Pictured: Lili Taylor and Silas Yelich in "The Cold Lands".

Though it ultimately stumbles, Tom Gilroy’s “The Cold Lands” begins a promising observance of the intricate forces capable of driving mothers and sons apart. The always-welcome Lili Taylor plays Nicole, single mother of Atticus (Silas Yelich), an eleven year old boy with brown whelp-eyes. Nicole’s untreated diabetes is making it difficult for the watchful minimalist to ward off the vulture-like presence of Mrs. Lockwood, some sort of family services gal who annoys the bejesus out of Nicole. Mrs. Lockwood likes to rattle on the door of Nicole’s off-the-grid home in the Catskills and “check in” on the mother’s health while simultaneously handing her a platter of frosting drenched cupcakes. Atticus dubs the treats “White Death” before his mother tells him to chuck ‘em with the compost---they don’t need that nosy, state-sponsored-aunt telling Nicole that she can always offer Atticus a room at her house if Nicole, a ghost-shift custodian, can’t attend to him, just like they don’t need that free eighties television set Atticus eyes on the side of the road. Well, she and Atticus certainly need help (and bless Atticus for sneaking a cupcake), but we don’t exactly blame Nicole for shewing Mrs. Lockwood away. Nicole is a woman with everything to lose, and how tightly yet calmly she holds onto her doctrines is as stealthy as her nighttime tick-inspection of a slumbering Atticus.

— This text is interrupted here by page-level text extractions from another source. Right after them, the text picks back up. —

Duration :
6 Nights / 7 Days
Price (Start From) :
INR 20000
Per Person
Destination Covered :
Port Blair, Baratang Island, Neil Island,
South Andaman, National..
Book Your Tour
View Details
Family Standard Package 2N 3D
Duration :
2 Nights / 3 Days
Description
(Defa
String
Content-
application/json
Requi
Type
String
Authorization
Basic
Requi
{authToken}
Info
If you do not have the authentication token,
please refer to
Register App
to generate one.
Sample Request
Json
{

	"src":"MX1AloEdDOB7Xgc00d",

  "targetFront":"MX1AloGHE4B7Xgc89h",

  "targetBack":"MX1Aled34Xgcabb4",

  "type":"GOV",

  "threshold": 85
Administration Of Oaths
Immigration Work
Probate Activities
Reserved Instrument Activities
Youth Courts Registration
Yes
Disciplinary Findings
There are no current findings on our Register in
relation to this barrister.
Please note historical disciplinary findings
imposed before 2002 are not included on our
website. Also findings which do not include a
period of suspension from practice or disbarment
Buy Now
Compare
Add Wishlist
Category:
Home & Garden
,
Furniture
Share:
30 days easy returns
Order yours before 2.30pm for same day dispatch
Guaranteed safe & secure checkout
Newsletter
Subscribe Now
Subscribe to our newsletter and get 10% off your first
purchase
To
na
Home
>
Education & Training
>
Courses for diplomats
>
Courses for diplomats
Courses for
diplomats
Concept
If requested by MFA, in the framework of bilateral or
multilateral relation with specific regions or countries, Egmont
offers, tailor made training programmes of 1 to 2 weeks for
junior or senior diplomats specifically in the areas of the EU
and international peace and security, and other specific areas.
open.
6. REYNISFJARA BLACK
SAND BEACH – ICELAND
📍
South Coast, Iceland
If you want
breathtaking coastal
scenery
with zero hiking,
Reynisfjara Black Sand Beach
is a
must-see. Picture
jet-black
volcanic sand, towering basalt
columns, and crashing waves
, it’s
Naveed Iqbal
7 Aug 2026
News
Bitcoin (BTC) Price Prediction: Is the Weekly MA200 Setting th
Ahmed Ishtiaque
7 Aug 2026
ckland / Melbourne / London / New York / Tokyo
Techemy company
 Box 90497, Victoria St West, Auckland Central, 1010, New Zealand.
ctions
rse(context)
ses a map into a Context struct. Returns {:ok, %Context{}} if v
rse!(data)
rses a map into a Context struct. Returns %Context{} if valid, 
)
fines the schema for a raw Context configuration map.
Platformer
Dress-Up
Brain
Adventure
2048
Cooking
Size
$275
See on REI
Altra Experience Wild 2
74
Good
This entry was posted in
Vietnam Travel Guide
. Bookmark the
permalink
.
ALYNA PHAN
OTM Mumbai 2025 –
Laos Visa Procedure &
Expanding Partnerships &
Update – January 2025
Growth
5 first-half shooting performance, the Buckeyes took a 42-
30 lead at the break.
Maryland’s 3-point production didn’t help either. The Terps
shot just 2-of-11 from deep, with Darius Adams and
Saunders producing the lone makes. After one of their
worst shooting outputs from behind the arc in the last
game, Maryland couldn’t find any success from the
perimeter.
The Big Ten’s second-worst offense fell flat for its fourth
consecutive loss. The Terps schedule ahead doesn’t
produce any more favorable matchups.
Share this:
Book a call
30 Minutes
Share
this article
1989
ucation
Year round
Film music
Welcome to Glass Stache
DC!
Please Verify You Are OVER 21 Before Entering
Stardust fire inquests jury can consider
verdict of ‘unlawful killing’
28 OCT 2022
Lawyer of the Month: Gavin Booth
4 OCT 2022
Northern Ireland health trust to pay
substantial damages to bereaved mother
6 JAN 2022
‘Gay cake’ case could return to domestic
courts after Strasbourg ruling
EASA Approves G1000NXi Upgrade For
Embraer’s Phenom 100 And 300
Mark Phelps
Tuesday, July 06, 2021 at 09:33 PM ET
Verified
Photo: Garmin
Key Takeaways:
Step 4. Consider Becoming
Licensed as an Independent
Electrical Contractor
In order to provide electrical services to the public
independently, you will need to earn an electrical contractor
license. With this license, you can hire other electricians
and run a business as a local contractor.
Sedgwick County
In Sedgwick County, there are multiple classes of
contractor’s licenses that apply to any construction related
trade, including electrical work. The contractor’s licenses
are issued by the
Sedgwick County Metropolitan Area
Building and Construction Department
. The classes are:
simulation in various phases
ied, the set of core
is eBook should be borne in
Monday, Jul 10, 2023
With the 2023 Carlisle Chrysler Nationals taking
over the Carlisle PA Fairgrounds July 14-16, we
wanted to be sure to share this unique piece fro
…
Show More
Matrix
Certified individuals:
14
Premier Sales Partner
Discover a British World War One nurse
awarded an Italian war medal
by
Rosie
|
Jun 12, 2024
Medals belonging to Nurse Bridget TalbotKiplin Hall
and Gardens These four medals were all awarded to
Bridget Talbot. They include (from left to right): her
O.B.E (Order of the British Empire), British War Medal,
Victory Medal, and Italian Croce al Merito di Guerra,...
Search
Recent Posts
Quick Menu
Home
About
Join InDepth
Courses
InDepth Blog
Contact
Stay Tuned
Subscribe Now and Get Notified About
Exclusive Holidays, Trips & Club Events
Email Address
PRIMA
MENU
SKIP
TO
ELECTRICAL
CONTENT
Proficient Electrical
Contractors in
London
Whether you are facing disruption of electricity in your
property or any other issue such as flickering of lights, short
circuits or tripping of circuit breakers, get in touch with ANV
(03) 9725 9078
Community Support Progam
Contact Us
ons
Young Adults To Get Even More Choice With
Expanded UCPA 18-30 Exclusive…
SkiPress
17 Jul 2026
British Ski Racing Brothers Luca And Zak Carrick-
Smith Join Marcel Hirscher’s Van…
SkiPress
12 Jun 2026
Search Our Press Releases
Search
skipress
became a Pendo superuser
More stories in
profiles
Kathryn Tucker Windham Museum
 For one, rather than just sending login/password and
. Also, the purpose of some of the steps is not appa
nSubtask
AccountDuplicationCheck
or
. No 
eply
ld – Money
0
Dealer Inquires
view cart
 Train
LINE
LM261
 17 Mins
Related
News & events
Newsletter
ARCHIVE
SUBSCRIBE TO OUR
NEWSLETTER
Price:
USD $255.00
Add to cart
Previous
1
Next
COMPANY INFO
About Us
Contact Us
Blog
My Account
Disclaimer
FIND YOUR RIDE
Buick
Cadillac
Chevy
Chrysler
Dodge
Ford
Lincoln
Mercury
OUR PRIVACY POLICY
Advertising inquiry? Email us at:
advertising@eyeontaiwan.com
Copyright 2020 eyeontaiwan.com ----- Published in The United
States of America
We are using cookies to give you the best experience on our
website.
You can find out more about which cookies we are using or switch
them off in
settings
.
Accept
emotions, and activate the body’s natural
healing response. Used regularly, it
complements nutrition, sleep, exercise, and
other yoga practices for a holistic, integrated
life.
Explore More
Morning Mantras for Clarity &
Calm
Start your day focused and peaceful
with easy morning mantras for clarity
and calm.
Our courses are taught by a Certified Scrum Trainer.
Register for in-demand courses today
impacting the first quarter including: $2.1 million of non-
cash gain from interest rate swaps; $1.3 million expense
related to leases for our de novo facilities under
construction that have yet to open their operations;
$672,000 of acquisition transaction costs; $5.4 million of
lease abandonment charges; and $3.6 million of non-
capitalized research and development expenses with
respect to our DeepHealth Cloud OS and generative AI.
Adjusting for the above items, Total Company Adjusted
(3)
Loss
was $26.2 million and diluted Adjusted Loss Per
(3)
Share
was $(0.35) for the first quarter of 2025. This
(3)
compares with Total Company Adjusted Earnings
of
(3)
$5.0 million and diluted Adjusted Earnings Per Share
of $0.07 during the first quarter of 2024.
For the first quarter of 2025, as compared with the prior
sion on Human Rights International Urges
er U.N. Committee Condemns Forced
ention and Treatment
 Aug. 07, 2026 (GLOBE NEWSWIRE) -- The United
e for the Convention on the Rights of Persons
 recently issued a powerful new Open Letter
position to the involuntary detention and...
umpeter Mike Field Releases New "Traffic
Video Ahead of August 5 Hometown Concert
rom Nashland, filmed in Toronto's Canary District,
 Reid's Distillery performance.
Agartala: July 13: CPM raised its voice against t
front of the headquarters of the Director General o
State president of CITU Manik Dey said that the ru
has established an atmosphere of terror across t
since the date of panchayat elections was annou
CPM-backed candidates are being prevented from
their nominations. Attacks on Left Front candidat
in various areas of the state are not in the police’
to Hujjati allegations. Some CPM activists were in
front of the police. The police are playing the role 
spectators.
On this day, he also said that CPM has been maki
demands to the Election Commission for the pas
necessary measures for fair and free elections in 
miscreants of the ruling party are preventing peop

Beyond the foe of “The State,” the pacifist must also recognize her son’s reasonable pull towards not only modern day trappings, but aggression. While Atticus can rack up hours wading in the weedy pond out back, the pass time isn’t enough to overturn puberty’s flurries of testosterone. A small garden snake that Atticus encounters learns this the hard way. Yet the boy also respects his mother, and Gilroy playfully illustrates the compromises the two make with one another: Atticus prepares for a friend’s birthday sleepover, and while no, an already worried Nicole won’t buy that shocking soldiers-with-snipers video game, she supposes that marginally less violent brain-eating zombies fare won’t be a totally corrosive present. The pair pick their battles with each other, and from that, a small, nice tension sprouts.

Then, too early on, Nicole dies and that tension is hacked off from the movie like a dead limb. A scared Atticus goes full Survivor Boy, fleeing into the woods and crossing paths with gypsy man and pseudo big brother, Carter (the terrific Peter Scanavino). Their bond picks up the pace, but the movie feels stunted without its maternal underpinning. If only Gilroy had followed the lead of his gorgeous and upsetting opener, in which we jitter by watching a peacock jitter from the not-too-distant barks of unseen hounds. The complex triangulation between us, the hunted, and the hunters foreshadows what should be an even more complex triangulation between us, Nicole and Atticus, and the realities threatening their status quo. Unfortunately, like Nicole, the narrative focus born from this tight little sequence doesn’t come out of “The Cold Lands” alive.